Et c'est justement cela qui devrait être au centre de cette campagne, pour l'avenir de notre région.

Un débat que ne semble pas goûter l’adjointe sétoise en charge de l’Enseignement. Pour elle, quand on pose des questions en cherchant à comprendre le pourquoi de trois fermetures de classe, on «s’étale». Et ne répond qu’à moitié aux interrogations. Drôle de façon de faire de la politique que tout cela, non ?

Engageons là à plus d’ouverture et de dialogue. Elle en est capable. Comme d’ailleurs celles et ceux qui sont en campagne pour les Régionales.

02 février 2010

Rafraîchissant

Je reviens d’un séjour professionnel dans le Grand Nord canadien. Pour suivre l’équipe française des Frappés du canot à glace.

De quoi se rafraîchir les idées. Au propre comme au figuré. Et pas seulement parce qu’il faisait certains matins jusqu’à – 30 degrés, facteur vent intégré comme ils disent là-bas.  L’occasion de rencontrer des gens simples, naturels, accueillants et passionnés de la vie. Nos « cousins » québécois sont ainsi, pour la plupart.
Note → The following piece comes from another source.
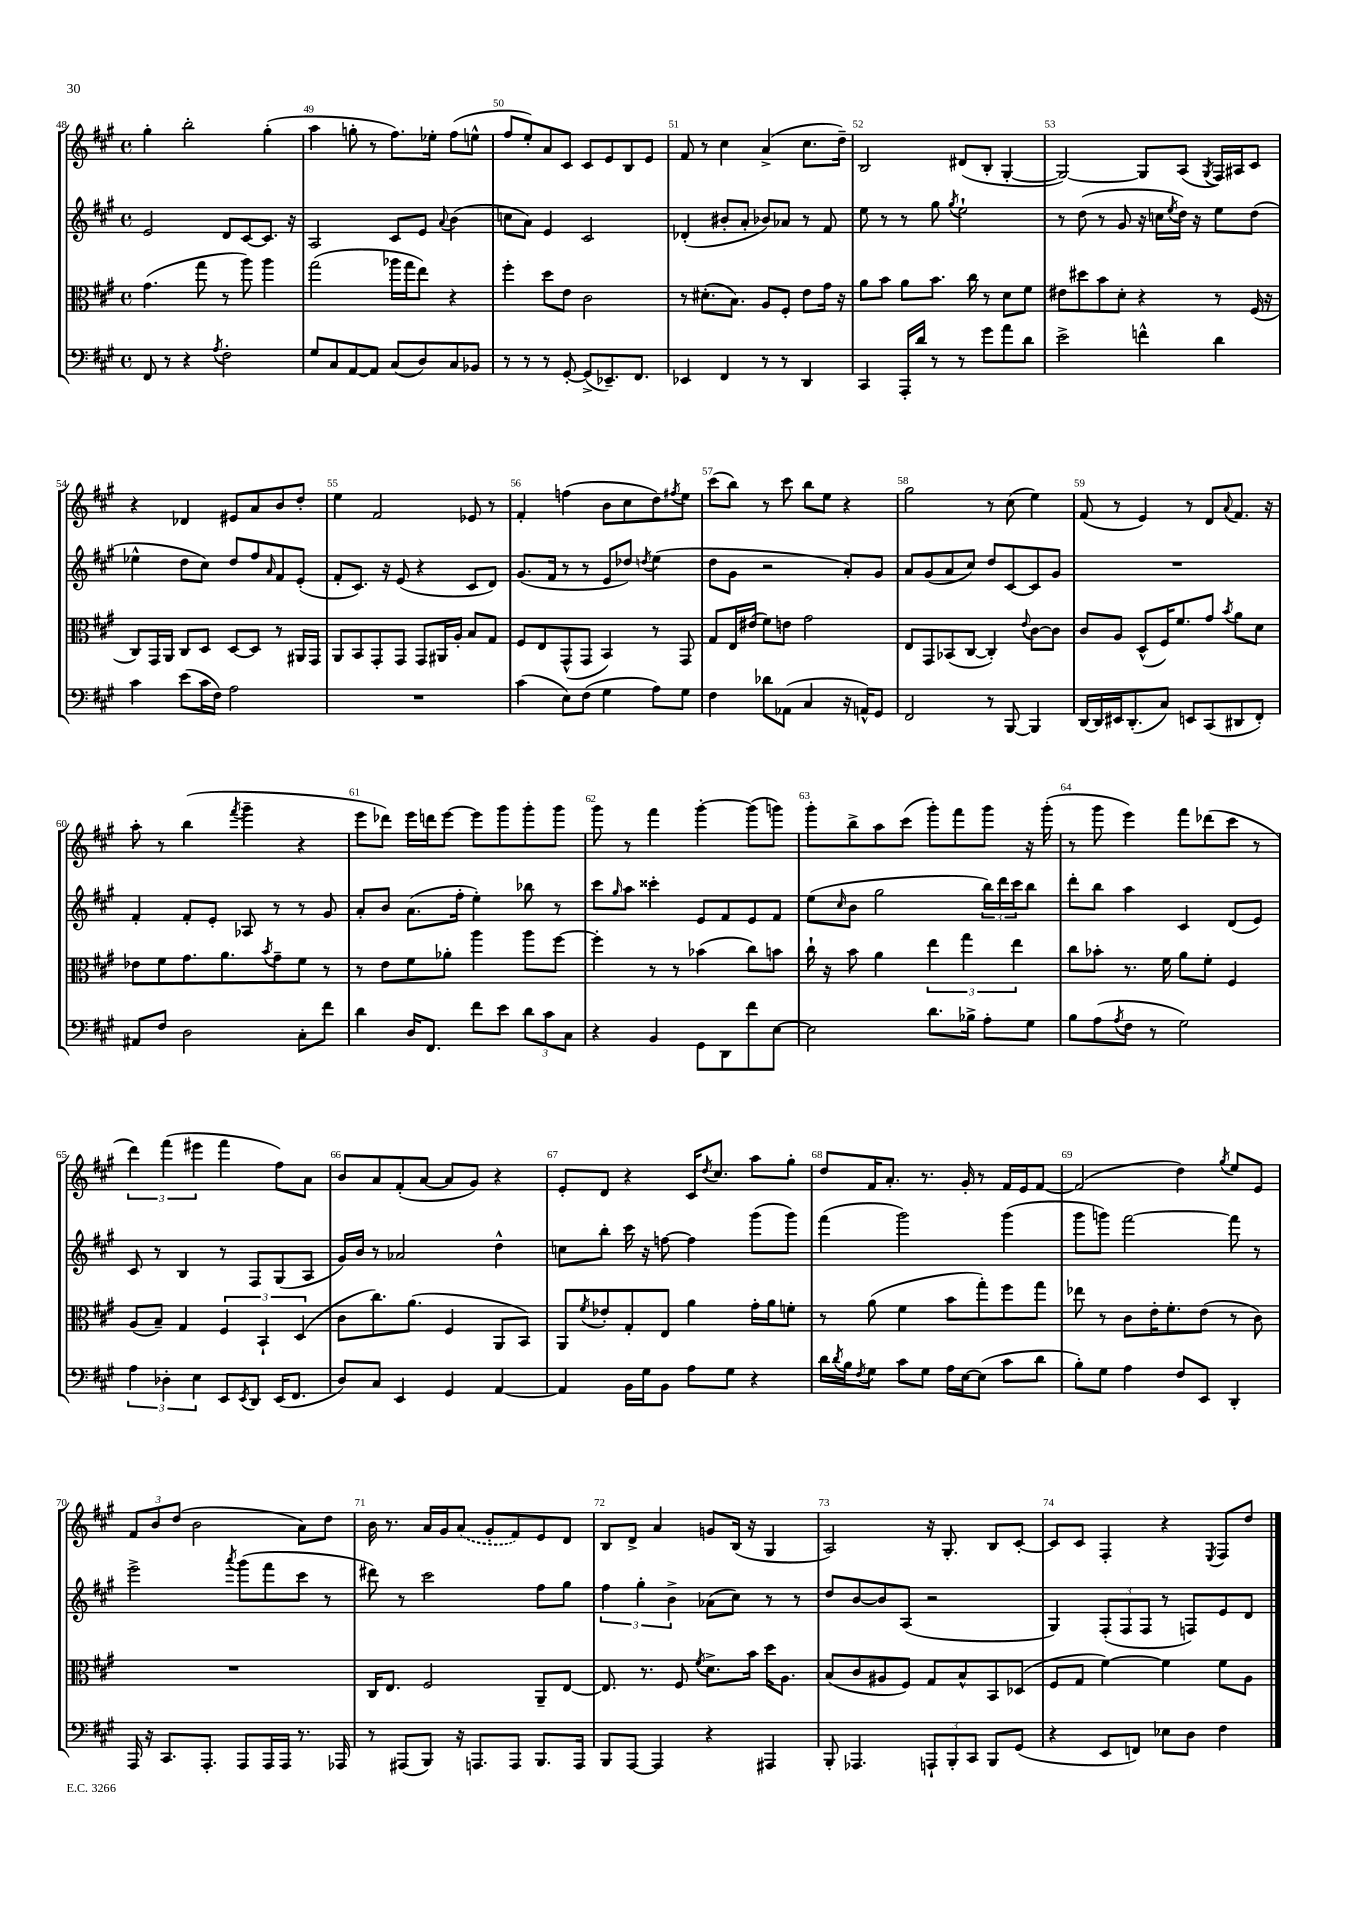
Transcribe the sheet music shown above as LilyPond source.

Et d’une franchise et d’une sincérité qui inspirent ! Jusque dans les coins les plus reculés et insulaires où nous avons été, sur l’Isle aux Coudres.

 

Et aujourd'hui, je prends connaissance de la revue de presse des jours passés durant mon absence. Et notamment les voeux de politiques locaux dans le principal quotidien régional. Avec la surprise de lire cet édile sétois qui, au risque de faire un peu répétitif...ou pire, insiste en cinq réponses sur son souhait de voir enfin la fin des "querelles politiciennes", dans l'intérêt général enfin préservé.

 

Doit-on en sourire? En rire? Lui rappeler certaines de ses propres "querelles politiciennes"? Ou certaines attitudes qu'il a encore avec celles et ceux qui, simplement, portent d'autres visions? Allez, saluons plutôt sa bonne (quoique répétitive...je l'ai déjà dit non?) résolution. Et l'engager à la mettre lui même en pratique. Tout commence de soi...comme on dit au Québec!